The first thing you’ll want to do on booting up the Moto G5 is change the default wallpaper. The weird coloured lines thing isn’t pretty in itself, but the blurring it goes through when you swipe across screens makes it worse.
But that’s down to taste rather than screen quality, so let’s get to brass tacks. The Moto G5 has gone on a bit of a diet since last year’s Moto G4, losing 0.5in from its screen size in the process. That makes the screen – which stays at a 1,920 x 1,080-pixel resolution – a tiny bit sharper than its predecessor, giving it a pixel density of 441ppi rather than 401ppi. Unfortunately, in every other sense, it's a step backwards.
Top brightness has dropped from 540cd/m2 to 471cd/m2, and the percentage of the sRGB colour gamut covered has also taken a hit, falling from 90% to 85.8%. To complete the hat trick, contrast is also lower.
To be clear, the difference isn’t huge on any of those metrics, but it’s still disappointing that we’re taking a step backwards from 2016. The least you’d expect is for the phone’s screen to tread water, rather than to actively get worse.
Unfortunately, it’s a similar story when you get to performance. On paper, the Moto G5 looks like it has comparable specifications to the previous model. It has a Qualcomm Snapdragon 430 instead of a Snapdragon 617, but both are octa-core chips. Last year’s model was a mix of 1.5GHz and 1.2GHz Cortex-A53s, while in this year’s version, all eight are 1.4GHz A53s. It still has 2GB of RAM, although there’s also a 3GB option available – in fact, this is the one we tested in our benchmarks.

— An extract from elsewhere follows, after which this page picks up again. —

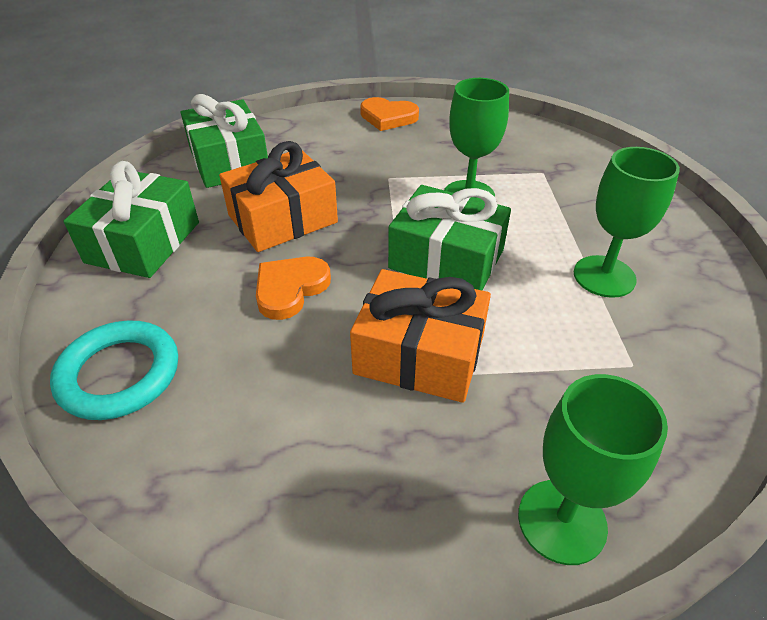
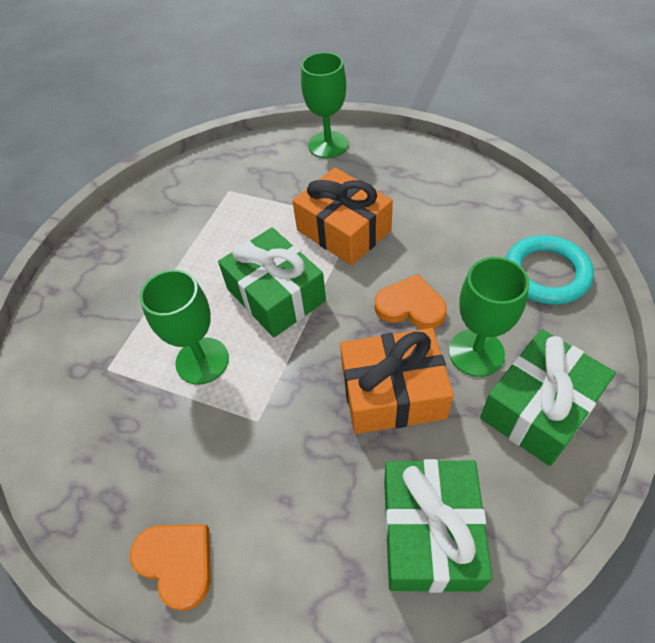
camera: 150 degrees left, 10 degrees up
orange heart [256,257,331,320] -> orange heart turned 135 degrees counterclockwise [375,274,447,329]
green goblet [574,147,680,298] -> green goblet moved to [449,257,530,377]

The result, as you can see from our performance scores on the previous page, is that the Moto G5 is no faster than the G4. In fact, the Moto G5 comes out a touch slower than last year’s version, although the differences involved are small enough that they fall into the margin of error.

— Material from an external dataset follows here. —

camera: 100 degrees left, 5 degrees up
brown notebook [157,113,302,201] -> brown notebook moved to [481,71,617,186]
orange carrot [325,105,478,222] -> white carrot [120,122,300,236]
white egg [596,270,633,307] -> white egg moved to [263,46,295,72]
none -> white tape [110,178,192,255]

Surely there must be an upside to these shortcomings, though: the smaller, darker screen and limited performance must give the phone incredible stamina, right? Nope. In fact, the Moto G5 loses out to last year’s model here, too, falling a full 1 hours 48 minutes short of last year’s Moto G4.
The final time of 13 hours 39 minutes is quite reasonable in the greater scheme of things, especially when you can change the battery easily enough, but it is yet another step backwards for this year’s handset.
On paper, the Moto G5 should offer an improvement in camera quality over its predecessor. Although they share the main core specifications – both are 13-megapixel snappers with an f/2 aperture – the manufacturer has added phase-detect autofocus this year, which should speed up capture.
In practice, it’s a mixed bag. As is so often the case with smartphones – and especially budget phones – outdoor shots aren’t really a problem. In fact, they’re damned good on the Moto G5. Look at the picture below for an example of the crisp details and rich colours that the Moto G5 can pick up in ideal conditions:
Unfortunately, for indoor shots, things have taken yet another backwards step. Take a look at the still-life scene below to see just how poorly things come out: there’s plenty of noise, smearing and blur in the shot:
Adding flash helps a little, but it also adds a strange orangey-pink tinge to proceedings.
So, overall, the Moto G5 doesn’t fare all that well when compared to the standard G4. But then maybe the Moto G5’s true predecessor is the G4 Play. It has a higher-resolution screen and camera and faster processor than the G4 Play, yet it costs only $50 more.
It’s also significantly faster than the likes of Samsung’s Galaxy J3, although the latter has a better-quality AMOLED screen and sells for under $250.
Still, at $299, the Moto G5 offers a lot of phone for the money. It also looks much slicker than the previous generation Moto Gs. It’s just a shame Lenovo didn’t put as much effort into improving the things that really matter: the screen, performance, camera and battery life.